Task statement: Transcribe the following records exactly, images excluded.
━━ Dataset entries ━━
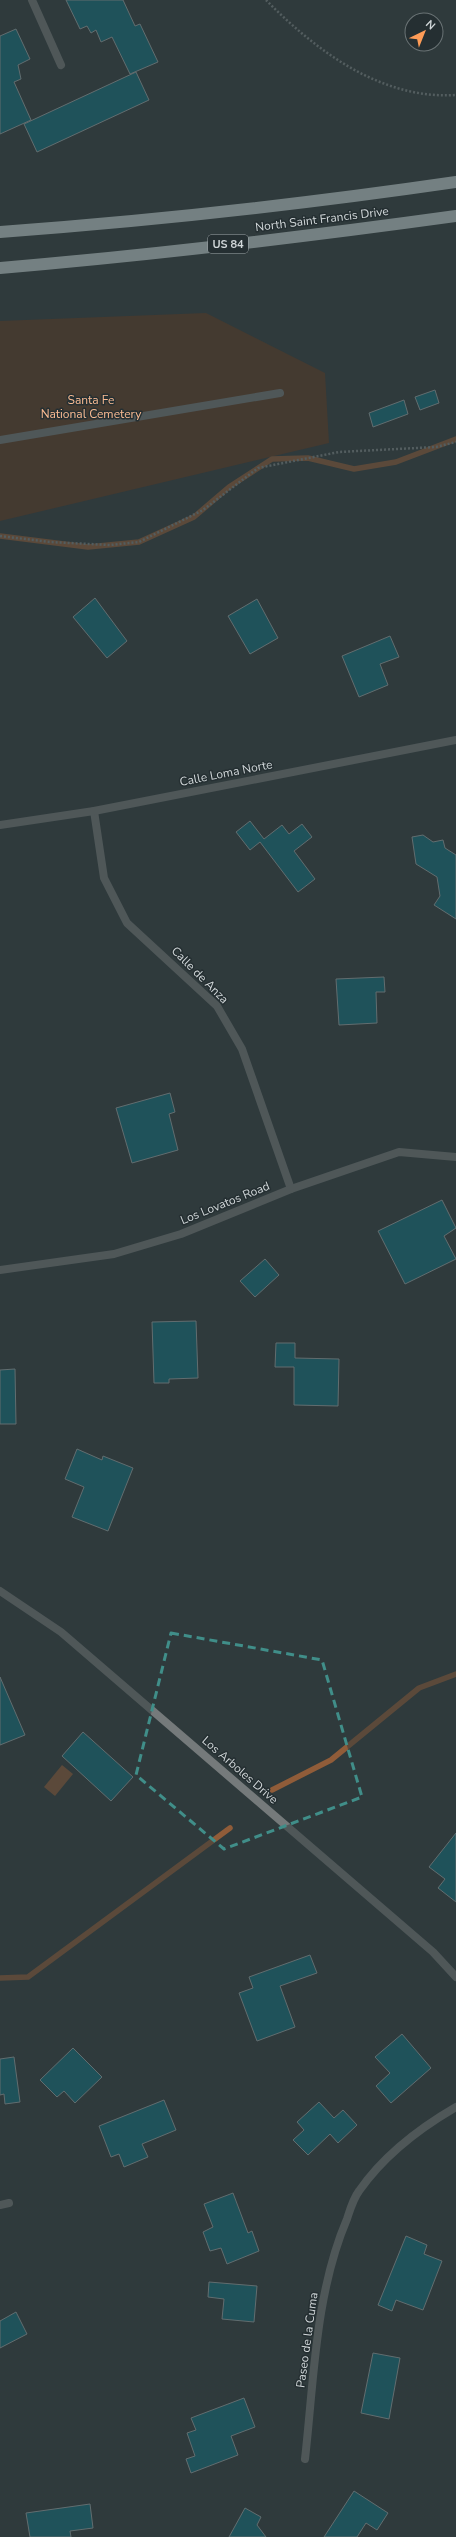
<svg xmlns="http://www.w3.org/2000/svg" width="456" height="2537" font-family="'Nunito Sans',sans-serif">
<rect width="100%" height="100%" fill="#2f3a3c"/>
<path fill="#5e3a22" d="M206,313L325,373L329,443L0,521V321Z"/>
<path fill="#905c39" d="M62,1765L73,1774L55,1796L44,1787Z"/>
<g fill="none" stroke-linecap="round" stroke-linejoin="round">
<g stroke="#905c39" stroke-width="5.5">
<path d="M0,536L88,547L139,542L194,517L229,487L272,459L308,458L354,469L396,462L456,439"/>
<path d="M272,1790L331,1760L419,1688L456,1674"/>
<path d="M0,1978L28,1977L230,1828"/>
</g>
</g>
<g fill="#0c6f7f" stroke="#9eaaad">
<path d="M66,0H123L135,26L140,24L158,62L130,74L112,37L101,42L96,30L91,33L87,26L80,29Z"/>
<path d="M16,29L30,59L18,65L21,79L14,82L31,120L0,134V36Z"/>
<path d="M136,72L149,100L37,152L24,124Z"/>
<path d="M435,390L439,403L420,410L415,397Z"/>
<path d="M404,400L408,414L373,427L369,413Z"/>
<path d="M95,598L127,641L107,658L73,617Z"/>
<path d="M257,599L278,638L250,654L228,616Z"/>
<path d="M390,636L399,657L380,664L388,685L359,697L342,656Z"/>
<path d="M250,821L264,839L282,825L289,834L302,824L312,837L294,851L315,879L298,892L260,842L250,850L236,832Z"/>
<path d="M423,835L433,842L443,840L445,848L456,855V919L434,905L440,896L437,877L416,864L412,837Z"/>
<path d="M384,977L385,992H376L377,1023L339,1025L336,979Z"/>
<path d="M170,1093L175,1112L169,1114L178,1150L132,1163L116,1108Z"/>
<path d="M442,1200L456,1228L444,1236L456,1259L405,1284L378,1231Z"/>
<path d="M265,1259L279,1275L255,1297L240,1281Z"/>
<path d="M196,1321L198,1378L169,1379V1383H154L152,1322Z"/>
<path d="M276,1343H295V1358L339,1359L338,1406L294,1405V1367H275Z"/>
<path d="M15,1369L16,1424H0V1370Z"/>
<path d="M77,1449L102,1460L103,1456L133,1468L108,1531L72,1517L84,1487L65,1479Z"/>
<path d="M0,1677L25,1735L0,1745Z"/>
<path d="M83,1732L133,1777L111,1801L62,1756Z"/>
<path d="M456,1833V1902L438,1888L445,1879L429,1867Z"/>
<path d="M310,1955L317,1973L280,1986L295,2027L257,2041L239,1993L253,1988L249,1977Z"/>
<path d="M402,2034L431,2068L391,2103L376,2086L390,2073L375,2057Z"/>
<path d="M73,2048L102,2077L75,2103L64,2091L57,2097L40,2080Z"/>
<path d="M14,2057L20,2102L5,2104L4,2094L0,2095V2059Z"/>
<path d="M164,2100L176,2130L142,2144L148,2157L124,2167L119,2154L111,2157L99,2126Z"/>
<path d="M319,2102L334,2118L343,2110L357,2125L338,2143L330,2134L308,2155L293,2140L304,2130L297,2122Z"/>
<path d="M233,2193L248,2233L252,2231L259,2251L227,2264L221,2248L210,2251L203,2232L213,2227L204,2204Z"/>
<path d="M406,2236L427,2245L424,2254L442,2261L423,2310L396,2300L392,2311L378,2305Z"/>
<path d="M209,2282L257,2286L254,2322L222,2319L224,2299L208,2297Z"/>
<path d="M16,2312L27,2334L0,2348V2321Z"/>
<path d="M373,2353L400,2358L389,2419L361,2413Z"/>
<path d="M244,2398L255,2427L231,2436L238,2455L191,2473L186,2459L195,2456L187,2433L196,2430L191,2418Z"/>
<path d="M354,2491L388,2513L377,2530L366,2523L357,2537H324Z"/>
<path d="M90,2504L93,2528L70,2531L71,2537H30L26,2513Z"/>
<path d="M245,2508L261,2517L257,2525L266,2537H229Z"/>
</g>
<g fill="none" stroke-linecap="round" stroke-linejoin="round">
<g stroke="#7e8789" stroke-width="2.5" stroke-dasharray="2 2" stroke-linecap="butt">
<path d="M266,0C316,51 382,100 456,95"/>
<path d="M0,536L50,542L110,545L139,542L203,510L258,468L339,452L436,447L456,442"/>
</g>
<path stroke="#757a7b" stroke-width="8" d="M0,440L280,393"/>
<g stroke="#757a7b" stroke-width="8">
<path d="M32,0L61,65"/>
<path d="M94,811L104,878L127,923L217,1006L242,1049L291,1189"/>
<path d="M0,825L94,811L456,740"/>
<path d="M0,1270L114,1254L181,1234L291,1189L399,1152L456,1157"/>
<path d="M0,1591L61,1632L433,1952L456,1977"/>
<path d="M0,2205L9,2203"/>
<path d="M305,2459C314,2380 315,2294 347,2219C350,2210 353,2199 359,2191C384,2155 418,2129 456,2107"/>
</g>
<g stroke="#c8d5d7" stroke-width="12">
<path d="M0,232C152,221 305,204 456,182"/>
<path d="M0,268C152,255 304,237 456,216"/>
</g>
</g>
<path d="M0 0H456V2537H0ZM171,1633L322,1660L362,1797L224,1849L136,1775Z" fill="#2f3a3c" fill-opacity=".55" fill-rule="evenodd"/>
<path fill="none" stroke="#408e89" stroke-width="3" stroke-dasharray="8 5" stroke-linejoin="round" d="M171,1633L322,1660L362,1797L224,1849L136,1775Z"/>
<g text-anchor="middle" stroke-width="3" stroke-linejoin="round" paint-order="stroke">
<rect fill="#252f32" stroke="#9ea5a8" stroke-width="1" x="208" y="235" width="40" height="18" rx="3"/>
<g font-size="11" font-weight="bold" fill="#d2d8da">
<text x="228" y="248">US 84</text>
</g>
<g font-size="12" fill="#d2d8da" stroke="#252f32">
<text transform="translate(322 219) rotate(-7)" y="4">North Saint Francis Drive</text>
<text transform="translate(226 773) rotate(-11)" y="4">Calle Loma Norte</text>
<text transform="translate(200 975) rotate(45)" y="4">Calle de Anza</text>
<text transform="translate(225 1203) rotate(-22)" y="4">Los Lovatos Road</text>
<text transform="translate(240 1770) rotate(41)" y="4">Los Arboles Drive</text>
<text transform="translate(307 2340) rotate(-82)" y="4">Paseo de la Cuma</text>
</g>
<g font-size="12" fill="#fabb92" stroke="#252f32">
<text x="91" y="404">Santa Fe<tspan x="91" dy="14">National Cemetery</tspan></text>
</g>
</g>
<g transform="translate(424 32) rotate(43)"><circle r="19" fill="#252f32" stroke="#6a7375"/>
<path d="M0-3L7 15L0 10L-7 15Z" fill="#fe9c57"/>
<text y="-6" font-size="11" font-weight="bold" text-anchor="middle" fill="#d2d8da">N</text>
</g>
</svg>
━━━
Exercise solution:
<svg xmlns="http://www.w3.org/2000/svg" width="456" height="2537" font-family="'Nunito Sans',sans-serif">
<rect width="100%" height="100%" fill="#2f3a3c"/>
<path fill="#5e3a22" d="M206,313L325,373L329,443L0,521V321Z"/>
<path fill="#905c39" d="M62,1765L73,1774L55,1796L44,1787Z"/>
<g fill="none" stroke-linecap="round" stroke-linejoin="round">
<g stroke="#905c39" stroke-width="5.5">
<path d="M0,536L88,547L139,542L194,517L229,487L272,459L308,458L354,469L396,462L456,439"/>
<path d="M272,1790L331,1760L419,1688L456,1674"/>
<path d="M0,1978L28,1977L230,1828"/>
</g>
</g>
<g fill="#0c6f7f" stroke="#9eaaad">
<path d="M66,0H123L135,26L140,24L158,62L130,74L112,37L101,42L96,30L91,33L87,26L80,29Z"/>
<path d="M16,29L30,59L18,65L21,79L14,82L31,120L0,134V36Z"/>
<path d="M136,72L149,100L37,152L24,124Z"/>
<path d="M435,390L439,403L420,410L415,397Z"/>
<path d="M404,400L408,414L373,427L369,413Z"/>
<path d="M95,598L127,641L107,658L73,617Z"/>
<path d="M257,599L278,638L250,654L228,616Z"/>
<path d="M390,636L399,657L380,664L388,685L359,697L342,656Z"/>
<path d="M250,821L264,839L282,825L289,834L302,824L312,837L294,851L315,879L298,892L260,842L250,850L236,832Z"/>
<path d="M423,835L433,842L443,840L445,848L456,855V919L434,905L440,896L437,877L416,864L412,837Z"/>
<path d="M384,977L385,992H376L377,1023L339,1025L336,979Z"/>
<path d="M170,1093L175,1112L169,1114L178,1150L132,1163L116,1108Z"/>
<path d="M442,1200L456,1228L444,1236L456,1259L405,1284L378,1231Z"/>
<path d="M265,1259L279,1275L255,1297L240,1281Z"/>
<path d="M196,1321L198,1378L169,1379V1383H154L152,1322Z"/>
<path d="M276,1343H295V1358L339,1359L338,1406L294,1405V1367H275Z"/>
<path d="M15,1369L16,1424H0V1370Z"/>
<path d="M77,1449L102,1460L103,1456L133,1468L108,1531L72,1517L84,1487L65,1479Z"/>
<path d="M0,1677L25,1735L0,1745Z"/>
<path d="M83,1732L133,1777L111,1801L62,1756Z"/>
<path d="M456,1833V1902L438,1888L445,1879L429,1867Z"/>
<path d="M310,1955L317,1973L280,1986L295,2027L257,2041L239,1993L253,1988L249,1977Z"/>
<path d="M402,2034L431,2068L391,2103L376,2086L390,2073L375,2057Z"/>
<path d="M73,2048L102,2077L75,2103L64,2091L57,2097L40,2080Z"/>
<path d="M14,2057L20,2102L5,2104L4,2094L0,2095V2059Z"/>
<path d="M164,2100L176,2130L142,2144L148,2157L124,2167L119,2154L111,2157L99,2126Z"/>
<path d="M319,2102L334,2118L343,2110L357,2125L338,2143L330,2134L308,2155L293,2140L304,2130L297,2122Z"/>
<path d="M233,2193L248,2233L252,2231L259,2251L227,2264L221,2248L210,2251L203,2232L213,2227L204,2204Z"/>
<path d="M406,2236L427,2245L424,2254L442,2261L423,2310L396,2300L392,2311L378,2305Z"/>
<path d="M209,2282L257,2286L254,2322L222,2319L224,2299L208,2297Z"/>
<path d="M16,2312L27,2334L0,2348V2321Z"/>
<path d="M373,2353L400,2358L389,2419L361,2413Z"/>
<path d="M244,2398L255,2427L231,2436L238,2455L191,2473L186,2459L195,2456L187,2433L196,2430L191,2418Z"/>
<path d="M354,2491L388,2513L377,2530L366,2523L357,2537H324Z"/>
<path d="M90,2504L93,2528L70,2531L71,2537H30L26,2513Z"/>
<path d="M245,2508L261,2517L257,2525L266,2537H229Z"/>
</g>
<g fill="none" stroke-linecap="round" stroke-linejoin="round">
<g stroke="#7e8789" stroke-width="2.5" stroke-dasharray="2 2" stroke-linecap="butt">
<path d="M266,0C316,51 382,100 456,95"/>
<path d="M0,536L50,542L110,545L139,542L203,510L258,468L339,452L436,447L456,442"/>
</g>
<path stroke="#757a7b" stroke-width="8" d="M0,440L280,393"/>
<g stroke="#757a7b" stroke-width="8">
<path d="M32,0L61,65"/>
<path d="M94,811L104,878L127,923L217,1006L242,1049L291,1189"/>
<path d="M0,825L94,811L456,740"/>
<path d="M0,1270L114,1254L181,1234L291,1189L399,1152L456,1157"/>
<path d="M0,1591L61,1632L433,1952L456,1977"/>
<path d="M0,2205L9,2203"/>
<path d="M305,2459C314,2380 315,2294 347,2219C350,2210 353,2199 359,2191C384,2155 418,2129 456,2107"/>
</g>
<g stroke="#c8d5d7" stroke-width="12">
<path d="M0,232C152,221 305,204 456,182"/>
<path d="M0,268C152,255 304,237 456,216"/>
</g>
</g>
<path d="M0 0H456V2537H0ZM171,1633L322,1660L362,1797L224,1849L136,1775Z" fill="#2f3a3c" fill-opacity=".55" fill-rule="evenodd"/>
<path fill="none" stroke="#408e89" stroke-width="3" stroke-dasharray="8 5" stroke-linejoin="round" d="M171,1633L322,1660L362,1797L224,1849L136,1775Z"/>
<g text-anchor="middle" stroke-width="3" stroke-linejoin="round" paint-order="stroke">
<rect fill="#252f32" stroke="#9ea5a8" stroke-width="1" x="208" y="235" width="40" height="18" rx="3"/>
<g font-size="11" font-weight="bold" fill="#d2d8da">
<text x="228" y="248">US 84</text>
</g>
<g font-size="12" fill="#d2d8da" stroke="#252f32">
<text transform="translate(322 219) rotate(-7)" y="4">North Saint Francis Drive</text>
<text transform="translate(226 773) rotate(-11)" y="4">Calle Loma Norte</text>
<text transform="translate(200 975) rotate(45)" y="4">Calle de Anza</text>
<text transform="translate(225 1203) rotate(-22)" y="4">Los Lovatos Road</text>
<text transform="translate(240 1770) rotate(41)" y="4">Los Arboles Drive</text>
<text transform="translate(307 2340) rotate(-82)" y="4">Paseo de la Cuma</text>
</g>
<g font-size="12" fill="#fabb92" stroke="#252f32">
<text x="91" y="404">Santa Fe<tspan x="91" dy="14">National Cemetery</tspan></text>
</g>
</g>
<g transform="translate(424 32) rotate(43)"><circle r="19" fill="#252f32" stroke="#6a7375"/>
<path d="M0-3L7 15L0 10L-7 15Z" fill="#fe9c57"/>
<text y="-6" font-size="11" font-weight="bold" text-anchor="middle" fill="#d2d8da">N</text>
</g>
</svg>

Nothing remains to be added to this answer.